> Page extract

=== Section Start ===

Correct iconv, about loosing characters

pinard · Mar 10, 2008 · 59d33db · 59d33db
1 parent 58728a0
commit 59d33db
Show file tree

Hide file tree

Showing 8 changed files with 333 additions and 292 deletions.
diff --git a/NEWS b/NEWS
@@ -7,12 +7,13 @@ Recode NEWS - User visible changes
 
 :Copyright: © 1993-1999, 2000, 2001, 2008 Free Software Foundation, Inc.
 
-Version 3.7-beta1
-=================
+Version 3.7
 
-:Author: François Pinard, 2008-02.
+:Author: François Pinard, 2008-03.
 
-+ Changes are mostly internal, and correct reported bugs.
++ Recode does no include libiconv anymore, but uses an external iconv
+  library if one was available at installation time.
++ Many internal changes, for correcting reported bugs.
 
 Version 3.6
 ===========

diff --git a/src/ChangeLog b/src/ChangeLog
@@ -3,6 +3,10 @@
 	* outer.c (register_all_modules): Add back :libiconv: as an
 	alias for :iconv:.
 
+	* iconv.c (wrapped_transform): Rewritten.
+	(transform_with_iconv): Simplified, use only one iconv_t.
+	There are to be limits, working around broken concepts.
+
 2008-03-08  François Pinard  <pinard@iro.umontreal.ca>
 
 	* recode.h (RECODE_AUTO_ABORT_FLAG, RECODE_NO_ICONV_FLAG): New.

diff --git a/src/iconv.c b/src/iconv.c
@@ -1,5 +1,5 @@
 /* Conversion of files between different charsets and surfaces.
-   Copyright © 1999, 2000 Free Software Foundation, Inc.
+   Copyright © 1999, 2000, 2001, 2008 Free Software Foundation, Inc.
    Contributed by François Pinard <pinard@iro.umontreal.ca>, 1999,
    and Bruno Haible <haible@clisp.cons.org>, 2000.
 
@@ -29,159 +29,103 @@
 #define BUFFER_SIZE 2048
 
 static bool
-wrapped_transform (iconv_t conversion, iconv_t conversion_to_utf8,
-		   RECODE_SUBTASK subtask)
+wrapped_transform (iconv_t conversion, RECODE_SUBTASK subtask)
 {
-  int input_char = get_byte (subtask);
-  char input_buffer[BUFFER_SIZE];
   char output_buffer[BUFFER_SIZE];
-  size_t input_left;
-  size_t output_left;
-  char *input;
-  char *output;
-  char *cursor;
-  size_t converted;
-  int saved_errno;
-
-  cursor = input_buffer;
-  while (cursor > input_buffer || input_char != EOF)
-    {
-      /* Fill the input buffer as much as possible.  */
-      while (input_char != EOF && cursor < input_buffer + BUFFER_SIZE)

=== Section End ===

> Given data
=== Section Start ===

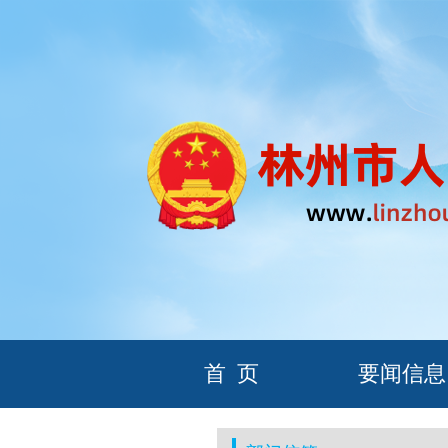
首
页
要闻信息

=== Section End ===

> Exercise prompt
Translate this comment from the commit page into Spanish: "Fill the input buffer as much as possible." The lines given above aren't needed for this.

> Problem solution
Llena el búfer de entrada tanto como sea posible.